When a single DPAA2 port leaves a bond that itself is a bridge port,
dpaa2_switch_port_pre_bridge_leave(netdev) is called unconditionally,
regardless of whether other DPAA2 ports still remain in the same bond.

Inside dpaa2_switch_port_pre_bridge_leave(), the bridge port being
unoffloaded is computed by dpaa2_switch_port_to_bridge_port(), which
now returns the bond:

lag = rtnl_dereference(port_priv->lag);
if (lag)
return lag->bond_dev;
return port_priv->netdev;

So switchdev_bridge_port_unoffload(bond_dev, NULL, NULL, NULL) is
issued for every leaving member. Since the matching join path also
calls switchdev_bridge_port_offload(bond_dev, netdev, NULL, ...) per
member with the same brport_dev and a NULL ctx, the bridge layer has
no per-port handle either.

When the first of several bonded DPAA2 ports leaves, this dispatches
SWITCHDEV_BRPORT_UNOFFLOADED for the bond while the remaining members
still rely on the bond being offloaded.

Should the unoffload only happen when the last DPAA2 port leaves the
bond, similar to how lan966x tracks per-port bridge offload state?

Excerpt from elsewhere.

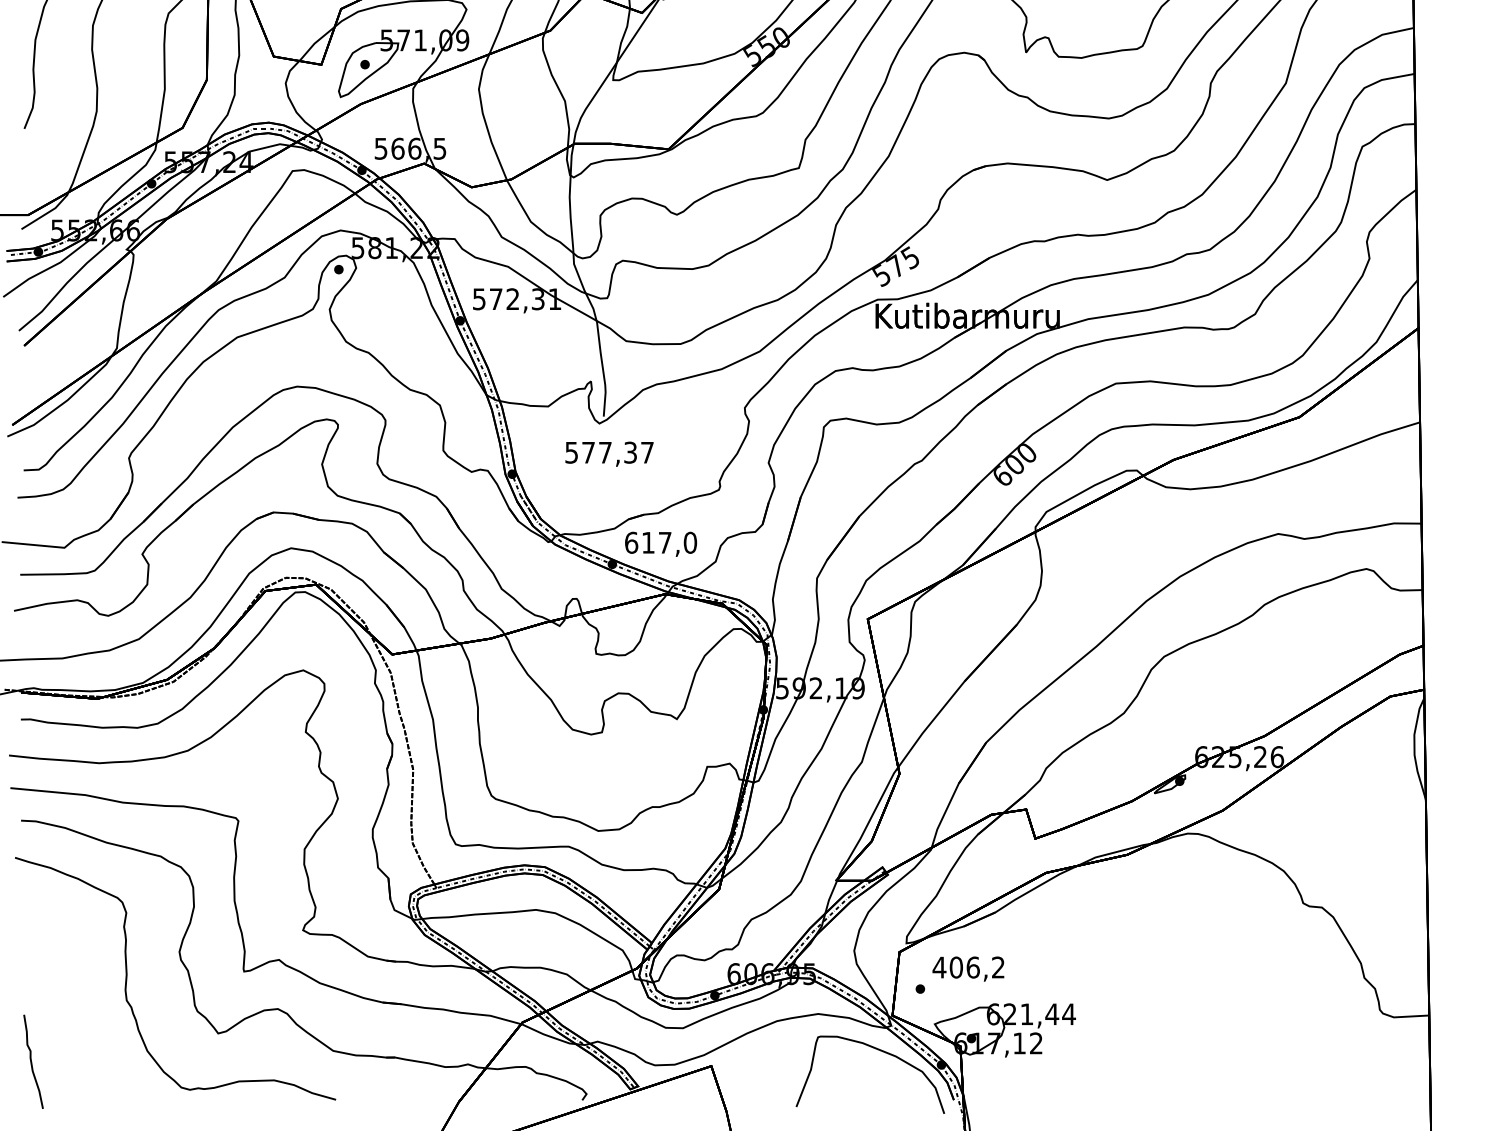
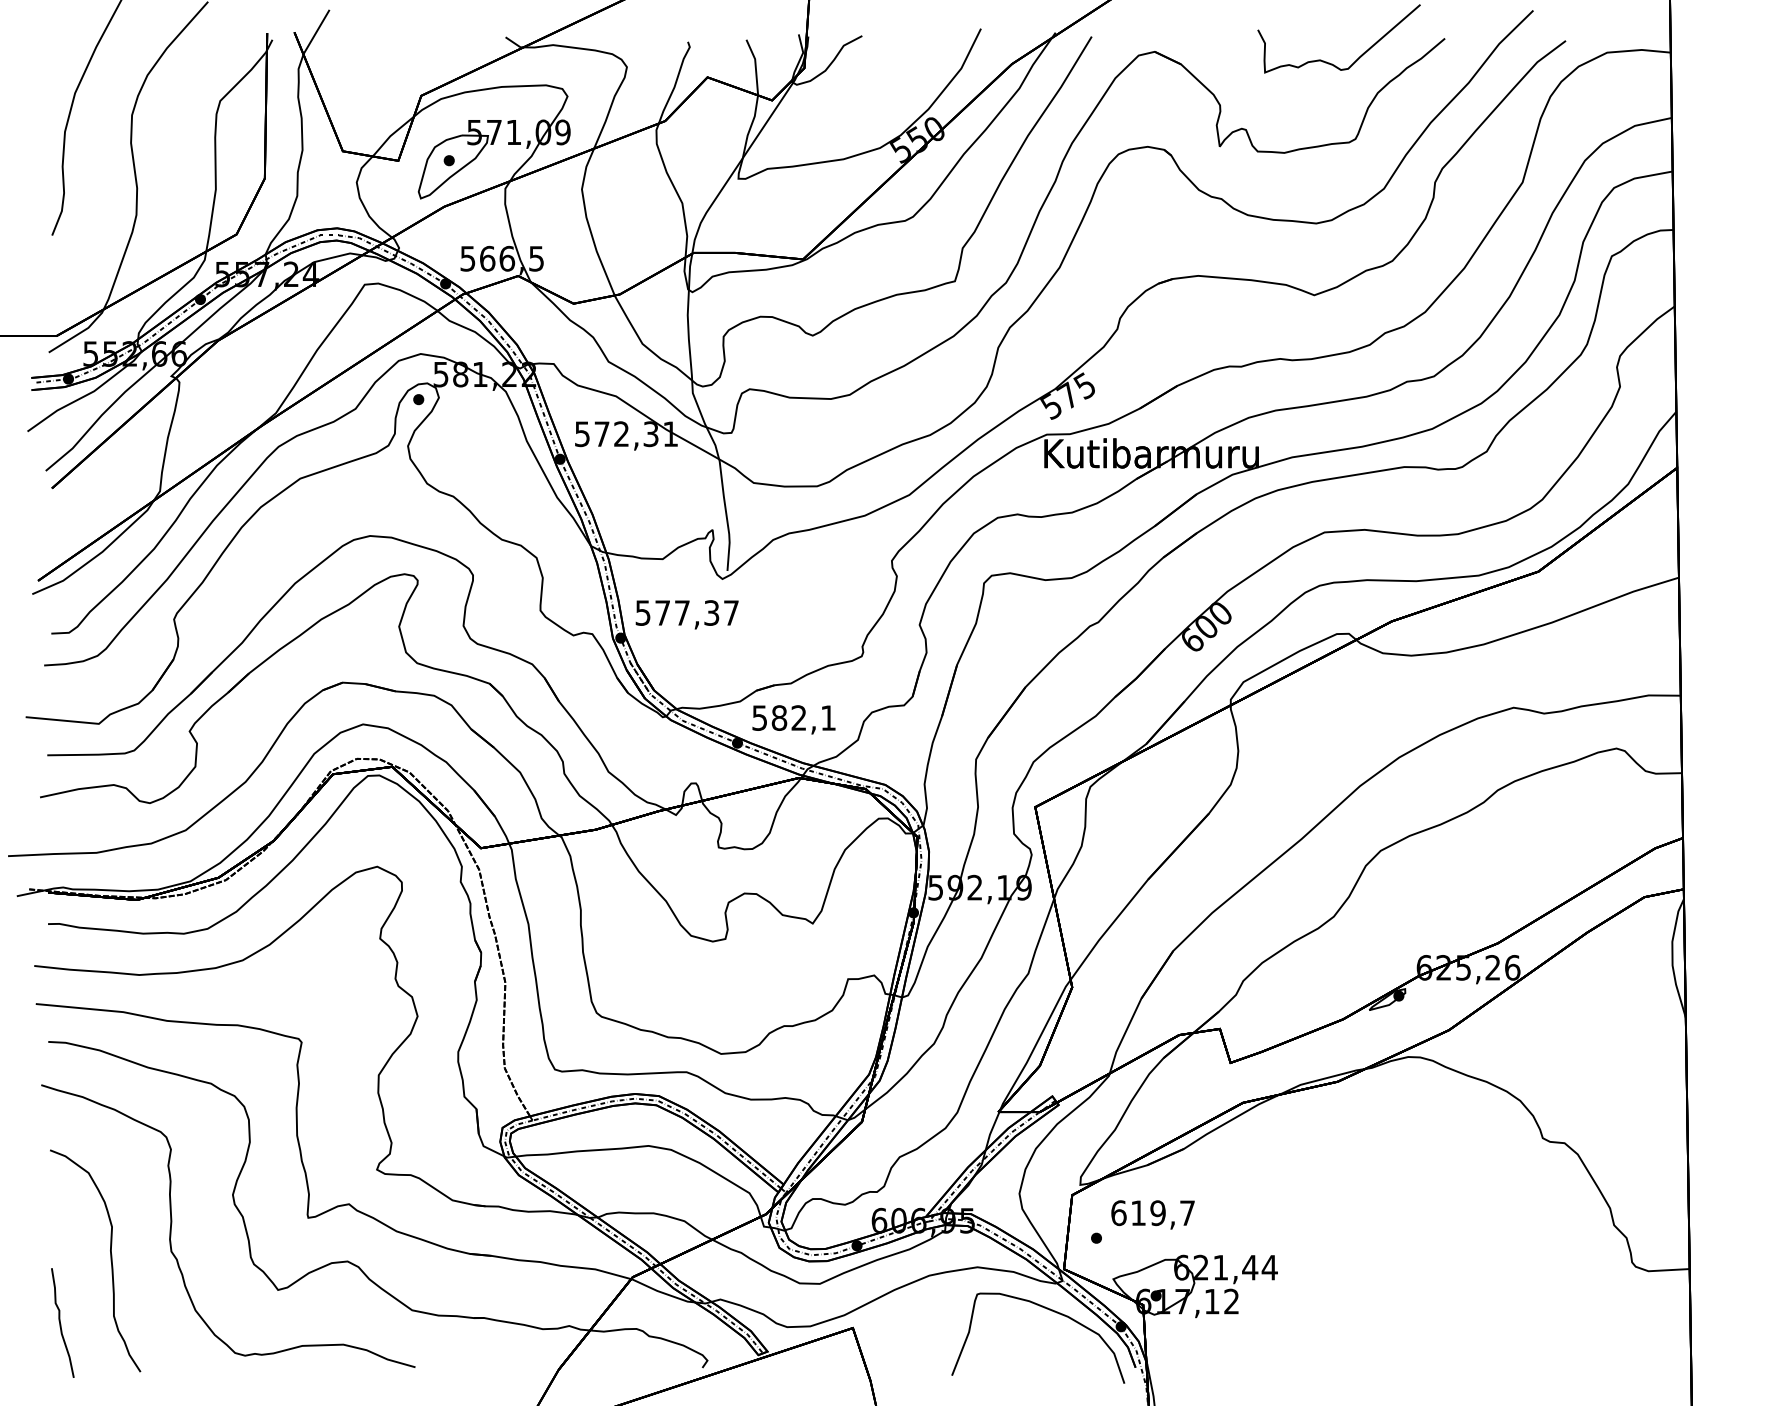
text: (608, 453) -> (686, 614), moved
text: (661, 542) -> (794, 717), 617,0 -> 582,1
text: (968, 967) -> (1152, 1213), 406,2 -> 619,7
curve: (74, 1008) -> (110, 1260), added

No, switchdev_bridge_port_offload() and
switchdev_bridge_port_unoffload() can be called multiple times for the
same bridge port, see nbp_switchdev_add():

/* Tolerate drivers that call switchdev_bridge_port_offload()
* more than once for the same bridge port, such as when the
* bridge port is an offloaded bonding/team interface.
*/
p->offload_count++;

The ctx parameter being NULL in this patch does not have any effect on
the offload_count shown above. A proper ctx parameter is provided in the
next patch when we add support for FDBs on bond devices.

Ioana